Ethereum’un kurucu ortağı Vitalik Buterin, Devconnect konferansında yaptığı açıklamalarda büyük finans kuruluşlarının Ethereum üzerindeki artan etkisinin ağın temel değerlerine zarar verebileceğine dikkat çekti. Özellikle BlackRock gibi dev kurumların Ethereum üzerindeki varlıklarını artırmasının, platformun geleceği için ciddi riskler barındırdığını savundu.
Kurumsal Sermayenin Tehlikeleri
Wall Street kökenli fonlar ve büyük finans kuruluşları son dönemlerde yüklü miktarda Ethereum satın almaya başladı. Şu anda bu kurumların elindeki ETH miktarı hem doğrudan hem de çeşitli hazinelerde büyük bir paya ulaşmış durumda.
Piyasa analistleri, yakın bir zamanda kurumların Ethereum’un toplam arzının yüzde 10’undan fazlasına sahip olabileceklerini tahmin ediyor. Bu gelişmeye dikkat çeken Buterin, kripto varlıkların aşırı kurumsallaşmasının aslında başarı gibi göründüğünü ancak, derin ve tehlikeli bir soruna işaret ettiğini belirtti.
Buterin, “Kurumsal baskının Ethereum’un topluluk tabanını dağıtma ve teknik yapıyı merkezileştirme riski doğuruyor” uyarısında bulundu.

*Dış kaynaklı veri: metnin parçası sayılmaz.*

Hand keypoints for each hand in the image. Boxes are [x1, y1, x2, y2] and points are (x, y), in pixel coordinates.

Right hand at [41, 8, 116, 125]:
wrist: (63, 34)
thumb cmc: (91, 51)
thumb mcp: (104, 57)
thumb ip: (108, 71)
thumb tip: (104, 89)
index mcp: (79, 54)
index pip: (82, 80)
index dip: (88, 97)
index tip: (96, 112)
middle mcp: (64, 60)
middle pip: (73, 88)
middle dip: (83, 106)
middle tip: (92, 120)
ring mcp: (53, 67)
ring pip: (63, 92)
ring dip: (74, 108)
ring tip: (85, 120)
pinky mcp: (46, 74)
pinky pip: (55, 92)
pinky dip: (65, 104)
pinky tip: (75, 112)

Ethereum ağı, izinsiz ve sansüre dayanıklı yapısıyla öne çıkarken, finans devlerinin talepleri doğrultusundaki değişikliklerin bu temel değerleri zayıflatabileceği belirtiliyor. Buterin, topluluğun amacının finans devlerine değil, özgür ve demokratik finansal sistemlere hizmet etmek olduğunu vurguladı.
Teknik Kararlar ve Merkezileşmeye Dair Endişeler
Buterin’in dikkat çektiği bir başka sorun ise kurumsal sermayenin teknik yönlendirmeler üzerindeki etkisi. Ona göre, büyük kurumlar daha hızlı işlem süreleri gibi kendi çıkarlarına uygun teknik çözümleri ön plana çıkarabilir.
“Kurumsal yatırımcılar için cazip görünen teknik tercihler, sıradan kullanıcıların ve küçük node’ların ağdan dışlanmasına yol açabilir.” ifadelerini kullandı.
Örneğin, blok sürelerinin aşırı hızlandırılması, Ethereum’u küresel ve herkesin erişebildiği bir ağ olmaktan çıkarıp, sadece büyük veri merkezlerinde çalışabilen merkezi bir platforma dönüştürebilir. Böyle bir senaryoda, protokolün en büyük avantajı olan erişilebilirlik ve özgürlük zarar görecektir.
Buterin, bu potansiyel tehlikeler karşısında Ethereum topluluğunun önceliğinin merkeziyetsizlik ve sansüre direnç olması gerektiğini savunuyor. Ona göre, platformun kurumsal talep ve baskılara boyun eğmesi yerine, herkesin erişimine açık, bağımsız bir sistem olarak kalması esas alınmalı.
Ethereum ekosisteminin yol haritası belirlenirken teknik ve toplumsal dayanıklılığın korunması, platformun başarısı ve kripto dünyasının özgürlükçü ruhu için kritik görülüyor.